▶ _Material to process_:
***
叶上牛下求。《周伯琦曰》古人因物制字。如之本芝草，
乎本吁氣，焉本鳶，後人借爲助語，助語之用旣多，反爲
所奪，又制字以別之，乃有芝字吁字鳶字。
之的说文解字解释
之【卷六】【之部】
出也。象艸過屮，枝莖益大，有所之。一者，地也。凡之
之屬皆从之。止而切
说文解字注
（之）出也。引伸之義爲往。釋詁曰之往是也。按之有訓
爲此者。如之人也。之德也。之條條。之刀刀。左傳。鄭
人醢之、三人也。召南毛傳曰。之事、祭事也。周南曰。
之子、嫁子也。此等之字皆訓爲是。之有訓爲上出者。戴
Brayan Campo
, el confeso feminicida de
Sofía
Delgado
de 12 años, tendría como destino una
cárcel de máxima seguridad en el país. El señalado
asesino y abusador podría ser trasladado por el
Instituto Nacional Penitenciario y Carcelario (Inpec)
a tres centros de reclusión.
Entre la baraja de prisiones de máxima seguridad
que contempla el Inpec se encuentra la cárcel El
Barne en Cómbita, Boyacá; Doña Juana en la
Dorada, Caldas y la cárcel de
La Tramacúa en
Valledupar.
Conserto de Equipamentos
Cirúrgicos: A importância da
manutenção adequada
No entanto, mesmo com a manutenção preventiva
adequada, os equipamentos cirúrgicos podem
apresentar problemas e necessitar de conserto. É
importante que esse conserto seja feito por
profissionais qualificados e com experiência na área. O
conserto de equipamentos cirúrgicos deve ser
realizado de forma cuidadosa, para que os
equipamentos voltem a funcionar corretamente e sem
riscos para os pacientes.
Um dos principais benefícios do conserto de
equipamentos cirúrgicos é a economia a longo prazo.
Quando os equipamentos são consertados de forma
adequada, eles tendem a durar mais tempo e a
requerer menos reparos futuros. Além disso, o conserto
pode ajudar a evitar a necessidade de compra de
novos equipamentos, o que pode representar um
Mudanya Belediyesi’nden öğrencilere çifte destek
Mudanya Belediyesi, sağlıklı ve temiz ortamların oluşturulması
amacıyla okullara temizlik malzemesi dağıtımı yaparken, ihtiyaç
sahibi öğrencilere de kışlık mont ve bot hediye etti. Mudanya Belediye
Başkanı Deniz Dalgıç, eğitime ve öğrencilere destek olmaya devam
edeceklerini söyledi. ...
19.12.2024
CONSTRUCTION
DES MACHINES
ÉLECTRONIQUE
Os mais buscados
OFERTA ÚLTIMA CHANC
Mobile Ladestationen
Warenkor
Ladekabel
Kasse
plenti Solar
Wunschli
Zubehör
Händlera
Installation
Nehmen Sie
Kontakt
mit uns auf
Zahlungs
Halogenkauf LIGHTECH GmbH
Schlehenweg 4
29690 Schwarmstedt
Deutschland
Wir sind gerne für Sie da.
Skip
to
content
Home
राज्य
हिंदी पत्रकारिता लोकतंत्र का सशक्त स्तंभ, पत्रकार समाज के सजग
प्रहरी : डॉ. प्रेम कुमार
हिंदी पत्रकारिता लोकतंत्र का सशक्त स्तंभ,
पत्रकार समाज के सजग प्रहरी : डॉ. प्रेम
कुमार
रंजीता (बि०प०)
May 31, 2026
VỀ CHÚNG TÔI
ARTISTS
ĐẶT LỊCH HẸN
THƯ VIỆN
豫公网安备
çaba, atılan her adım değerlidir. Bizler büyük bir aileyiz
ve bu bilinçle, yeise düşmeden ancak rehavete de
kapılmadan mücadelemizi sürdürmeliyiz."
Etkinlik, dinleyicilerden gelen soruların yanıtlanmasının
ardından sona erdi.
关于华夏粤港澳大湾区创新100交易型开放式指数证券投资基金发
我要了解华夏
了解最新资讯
***
▶ _Work instructions_:
Return exactly the lines in the records above, beginning with the one that holds "edeceklerini söyledi. ..." and ending with the last.

▶ _Output_:
edeceklerini söyledi. ...
19.12.2024
CONSTRUCTION
DES MACHINES
ÉLECTRONIQUE
Os mais buscados
OFERTA ÚLTIMA CHANC
Mobile Ladestationen
Warenkor
Ladekabel
Kasse
plenti Solar
Wunschli
Zubehör
Händlera
Installation
Nehmen Sie
Kontakt
mit uns auf
Zahlungs
Halogenkauf LIGHTECH GmbH
Schlehenweg 4
29690 Schwarmstedt
Deutschland
Wir sind gerne für Sie da.
Skip
to
content
Home
राज्य
हिंदी पत्रकारिता लोकतंत्र का सशक्त स्तंभ, पत्रकार समाज के सजग
प्रहरी : डॉ. प्रेम कुमार
हिंदी पत्रकारिता लोकतंत्र का सशक्त स्तंभ,
पत्रकार समाज के सजग प्रहरी : डॉ. प्रेम
कुमार
रंजीता (बि०प०)
May 31, 2026
VỀ CHÚNG TÔI
ARTISTS
ĐẶT LỊCH HẸN
THƯ VIỆN
豫公网安备
çaba, atılan her adım değerlidir. Bizler büyük bir aileyiz
ve bu bilinçle, yeise düşmeden ancak rehavete de
kapılmadan mücadelemizi sürdürmeliyiz."
Etkinlik, dinleyicilerden gelen soruların yanıtlanmasının
ardından sona erdi.
关于华夏粤港澳大湾区创新100交易型开放式指数证券投资基金发
我要了解华夏
了解最新资讯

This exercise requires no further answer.